How saving helps us reach our financial goals

Having financial goals is an important step to achieving long-term wealth. We look at how to set up these goals, and why saving can help us achieve them.
3 min read

Charlie Munger once said, ‘Spend less than you make; always be saving something. Put it in a tax-deferred account. Over time, it will begin to amount to something. This is such a no-brainer’.

The above quote is as simple as it is wise, though maybe one phrase that needs to be explained is the “tax-deferred account”, which is US terminology for an investment or retirement account, that allows you to postpone paying taxes on the money invested, until the money is withdrawn down the track.

So, if we ensure our expenses are less than our income, and save the surplus and invest it, it will compound over time and help us to achieve our financial goals.

However, with the cost-of-living pressures rising, saving for financial goals is becoming increasingly harder.

Cost of living

In Finder’s recent Cost of Living Report 2023, it was found that households are paying 7.8% more for goods and services in Dec 2022 compared to the same period in 2021. In addition, rate rises have added over $12,000 to the annual cost of servicing a $600,000 mortgage.

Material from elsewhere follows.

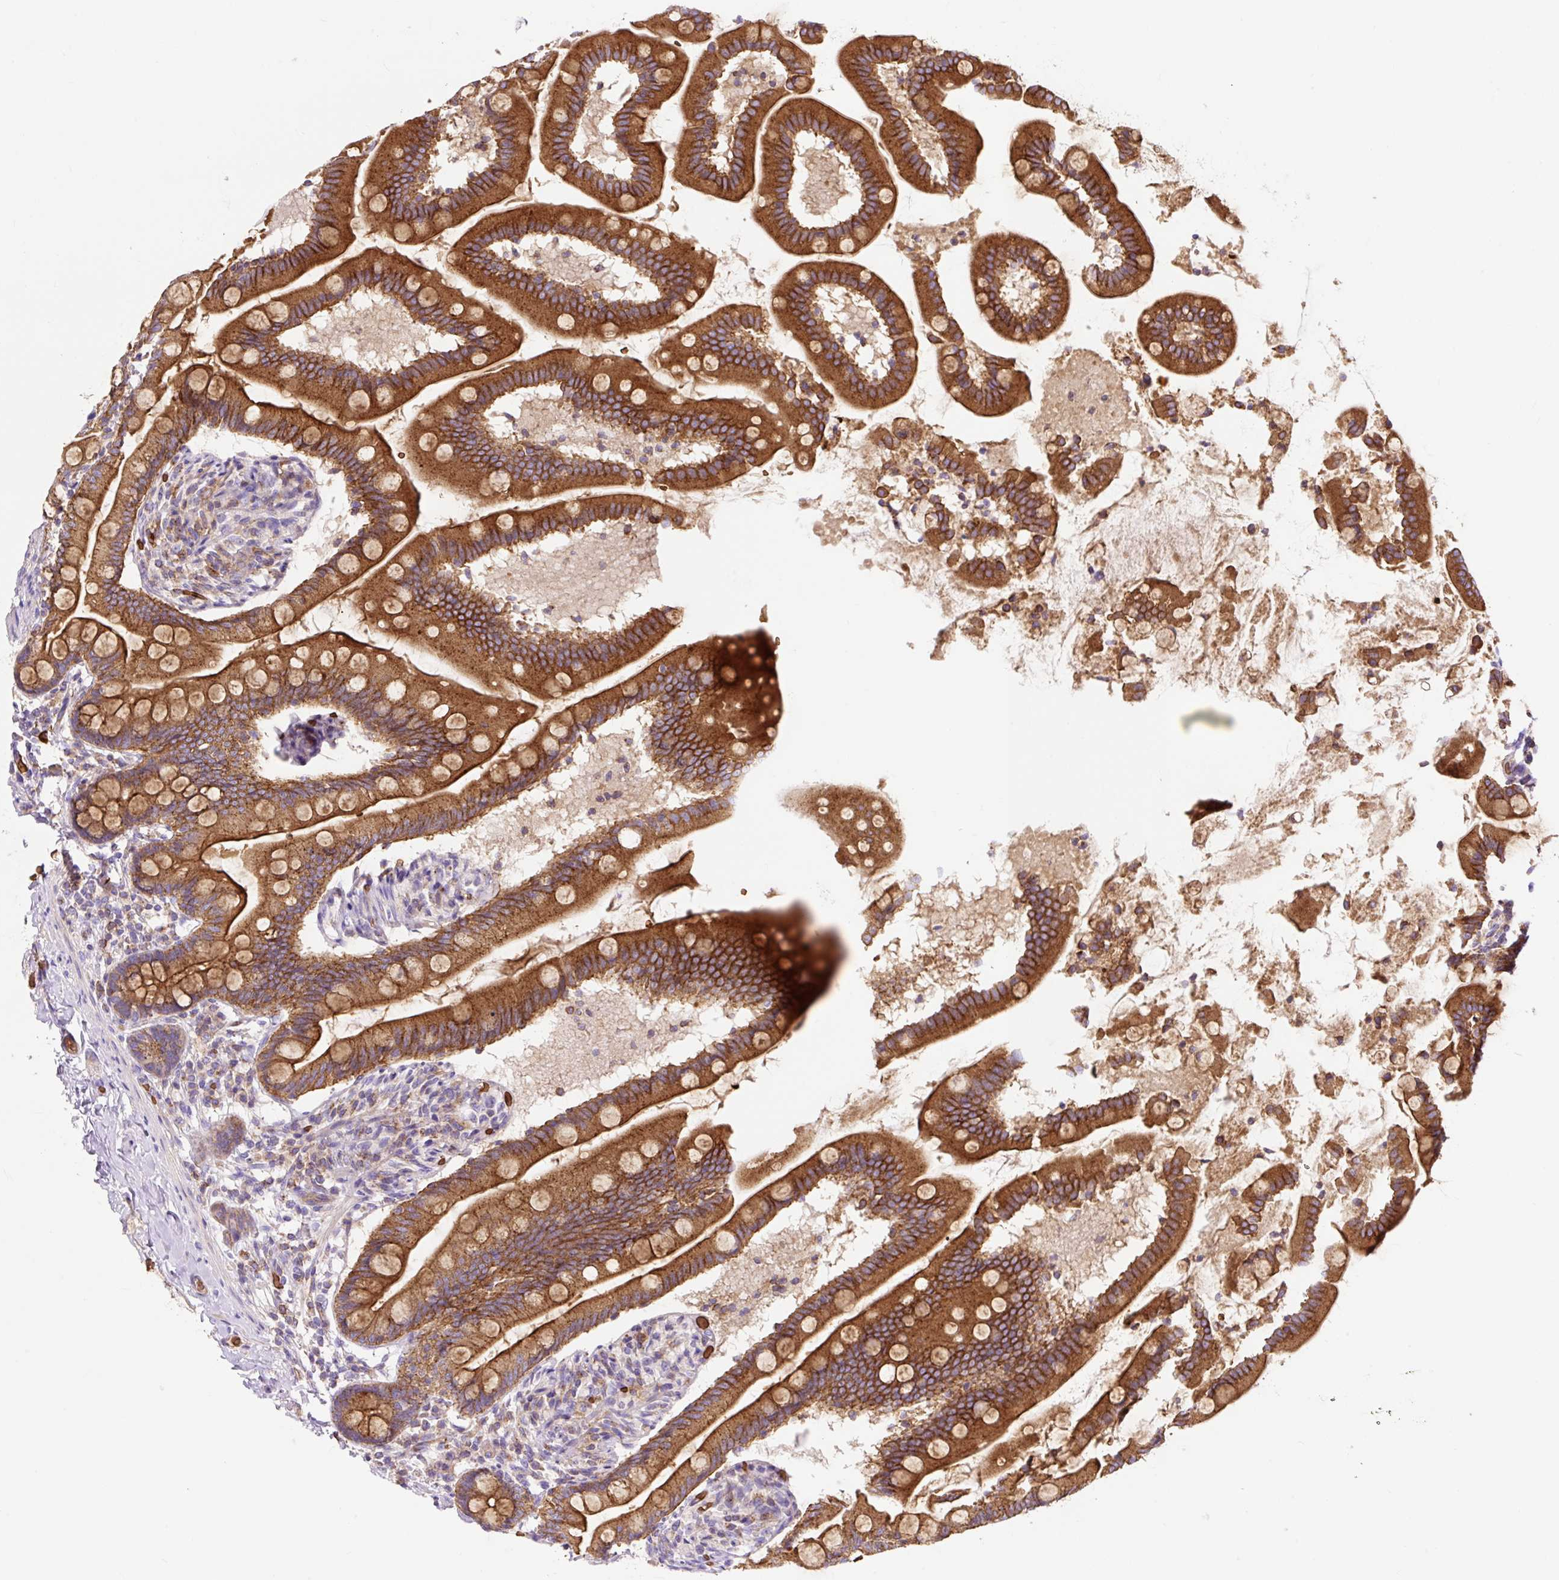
{"staining": {"intensity": "strong", "quantity": ">75%", "location": "cytoplasmic/membranous"}, "tissue": "small intestine", "cell_type": "Glandular cells", "image_type": "normal", "snomed": [{"axis": "morphology", "description": "Normal tissue, NOS"}, {"axis": "topography", "description": "Small intestine"}], "caption": "High-power microscopy captured an immunohistochemistry (IHC) photomicrograph of unremarkable small intestine, revealing strong cytoplasmic/membranous positivity in approximately >75% of glandular cells. (Stains: DAB in brown, nuclei in blue, Microscopy: brightfield microscopy at high magnification).", "gene": "HIP1R", "patient": {"sex": "female", "age": 64}}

The report says that 78% of people have reduced their spending to cope with the cost of living. The main ways that people are reducing their spending, is by cutting back on groceries, holidays, entertainment, food delivery and petrol.

The best way to navigate the cost-of-living challenges is to have a budget, and examine it closely to see where savings can be made. If you don’t have a budget, you can easily set one up in an Excel spreadsheet.

Finding ways to save and improve your financial position, can be a very rewarding activity, and also help you achieve your financial goals. Additionally, the good savings ideas and habits we learn through these times, can stay with us a lifetime.

Financial Goals

We all have financial goals. It could be saving for retirement, saving for a house deposit, saving for your child’s education, or simply saving to grow your wealth. We may even have a financial goal to pay off a loan or a credit card.

Setting goals can act like a roadmap in that we align our focus with a clear direction and a greater purpose. It also helps us develop new habits.

When we set our goals, we should ensure they are SMART. That is, Specific, Measurable, Achievable, Relevant and Time-bound. An example of a SMART goal is to save $20,000 for a holiday to Europe within 3 years.

Once we know how much we need to save, and the time we have to do it, we can then work out how much we need to save each month to achieve that goal.

For example, to save $20,000 in 3 years we would need to save around $555 per month. If we were to invest that money as we went along, we may even be able to achieve our goal a little quicker.

Once we know the amount we want to save monthly for our goal, and we have the surplus available in our budget, we can make a habit of setting this monthly savings aside (in say a separate account), or we can invest it and watch it grow.

One day and hopefully soon, financial conditions will improve. In the meantime, we should adjust our budgets where we can, but also keep our eyes on our financial goals.